Taraflar arasında görülen davada; Davacı, maliki bulunduğu taşınmaz üzerinde davalıya ait yıkık eski bir evin bulunduğunu, davalının bu yeri davacıya teslim etmediğini belirterek, elatmanın önlenmesi, yıkım ve ecrimisil isteklerinde bulunmuştur. Davalı, davanın reddini savunmuştur. Mahkemece, dava konusu parsel üzerindeki binanın davalıya ait olduğuna dair tapu kaydında şerh bulunduğu, taşınmazın imar uygulaması ile oluştuğu davacının bu idari işleme karşı dava açmadığı gerekçesiyle, davanın reddine karar verilmiştir. Karar, davacı vekili tarafından süresinde temyiz edilmiş olmakla, tetkik hakimi raporu okundu, düşüncesi alındı. Dosya incelendi, gereği görüşülüp, düşünüldü:
Dava, çaplı taşınmaza elatmanın önlenmesi ve yıkım isteklerine ilişkindir. Mahkemece, davanın reddine karar verilmiştir.
Dosya içeriğinden ve toplanan delillerden; dava konusu 2 parsel sayılı taşınmazın 14.11.2000 tarihinde yapılan imar uygulaması sonucu dava dışı Hazine adına tescil edildiği, tescil sırasında taşınmaz üzerinde bulunan yapının davalıya ait olduğu yolunda beyanlar hanesinde şerh bulunduğu, bilahare davacının bu yeri Hazineden satın alma suretiyle edindiği anlaşılmaktadır. Öte yandan, çekişmeli yere davalının elattığı da sabittir. Bu hususlar mahkemenin de kabulündedir.
İmar öncesinde, çekişmeli yerin mera vasfında bulunduğu, davalının kayda dayalı bir hakkının söz konusu olmadığı görülmektedir. Bu bakımdan davalının taşınmaz üzerindeki yapıdan dolayı 3194 sayılı Yasa’nın 18. maddesinden kaynaklanan bir hakkının varlığından söz edilemez. Davalının şerhten kaynaklanan hakkının kişisel hak niteliğinde bulunduğu kabul edilmelidir.
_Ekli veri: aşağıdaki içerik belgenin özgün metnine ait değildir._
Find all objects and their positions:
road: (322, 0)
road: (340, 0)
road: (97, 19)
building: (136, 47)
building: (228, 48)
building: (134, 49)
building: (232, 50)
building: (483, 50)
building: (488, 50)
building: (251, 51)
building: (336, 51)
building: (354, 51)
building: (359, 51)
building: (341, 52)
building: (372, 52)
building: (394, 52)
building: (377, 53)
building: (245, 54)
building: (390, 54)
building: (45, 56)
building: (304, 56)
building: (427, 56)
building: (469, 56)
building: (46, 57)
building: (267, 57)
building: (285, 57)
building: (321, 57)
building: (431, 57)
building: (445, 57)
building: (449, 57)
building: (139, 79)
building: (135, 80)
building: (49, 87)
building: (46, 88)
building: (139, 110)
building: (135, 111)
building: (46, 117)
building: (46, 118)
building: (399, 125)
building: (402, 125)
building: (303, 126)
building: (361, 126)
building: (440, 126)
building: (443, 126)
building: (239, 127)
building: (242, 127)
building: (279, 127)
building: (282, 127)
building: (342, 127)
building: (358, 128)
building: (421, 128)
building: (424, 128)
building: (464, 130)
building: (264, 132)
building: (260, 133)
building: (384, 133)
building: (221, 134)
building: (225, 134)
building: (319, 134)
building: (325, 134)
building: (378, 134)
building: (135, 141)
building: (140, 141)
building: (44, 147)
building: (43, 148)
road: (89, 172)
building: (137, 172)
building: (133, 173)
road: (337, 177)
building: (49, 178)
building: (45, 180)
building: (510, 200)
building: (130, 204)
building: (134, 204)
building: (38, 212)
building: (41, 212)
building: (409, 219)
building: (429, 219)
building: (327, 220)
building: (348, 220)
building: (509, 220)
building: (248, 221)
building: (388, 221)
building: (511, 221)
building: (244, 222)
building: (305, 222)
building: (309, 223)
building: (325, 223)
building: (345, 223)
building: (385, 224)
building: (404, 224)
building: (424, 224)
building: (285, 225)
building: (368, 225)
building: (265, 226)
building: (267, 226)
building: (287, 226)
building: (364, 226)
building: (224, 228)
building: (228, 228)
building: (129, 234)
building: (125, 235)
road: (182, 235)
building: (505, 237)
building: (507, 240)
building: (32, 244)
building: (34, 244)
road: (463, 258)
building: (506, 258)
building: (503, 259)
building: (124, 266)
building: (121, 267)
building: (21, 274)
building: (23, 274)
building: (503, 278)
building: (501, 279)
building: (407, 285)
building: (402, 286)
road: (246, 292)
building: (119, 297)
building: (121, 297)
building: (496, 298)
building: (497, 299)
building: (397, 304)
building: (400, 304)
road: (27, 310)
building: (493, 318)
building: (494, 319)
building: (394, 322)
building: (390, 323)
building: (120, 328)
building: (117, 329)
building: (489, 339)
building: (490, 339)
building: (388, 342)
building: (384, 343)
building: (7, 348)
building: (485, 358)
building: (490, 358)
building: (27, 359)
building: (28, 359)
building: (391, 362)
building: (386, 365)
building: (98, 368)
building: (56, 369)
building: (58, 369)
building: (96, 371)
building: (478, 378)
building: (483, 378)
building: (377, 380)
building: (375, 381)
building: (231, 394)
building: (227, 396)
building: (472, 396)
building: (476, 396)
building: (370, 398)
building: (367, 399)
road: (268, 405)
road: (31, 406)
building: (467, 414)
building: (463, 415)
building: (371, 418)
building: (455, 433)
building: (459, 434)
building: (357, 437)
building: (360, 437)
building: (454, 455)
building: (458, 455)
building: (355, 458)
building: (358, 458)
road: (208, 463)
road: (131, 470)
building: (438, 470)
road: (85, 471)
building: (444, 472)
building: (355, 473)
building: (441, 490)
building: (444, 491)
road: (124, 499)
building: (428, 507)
Hal böyle olunca, davacının kayda dayalı mülkiyet haklarına üstünlük tanınmak suretiyle davanın kabulüne karar verilmesi gerekirken yanılgılı değerlendirmeyle davanın red edilmesi doğru değildir. Davacı vekilinin temyiz itirazları yerindedir.
Sonuç: Kabulüyle hükmün açıklanan nedenlerden ötürü H.U.M.K: ‘nun 428. maddesi gereğince BOZULMASINA, 2.10.2003 tarihinde oybirliğiyle karar verildi.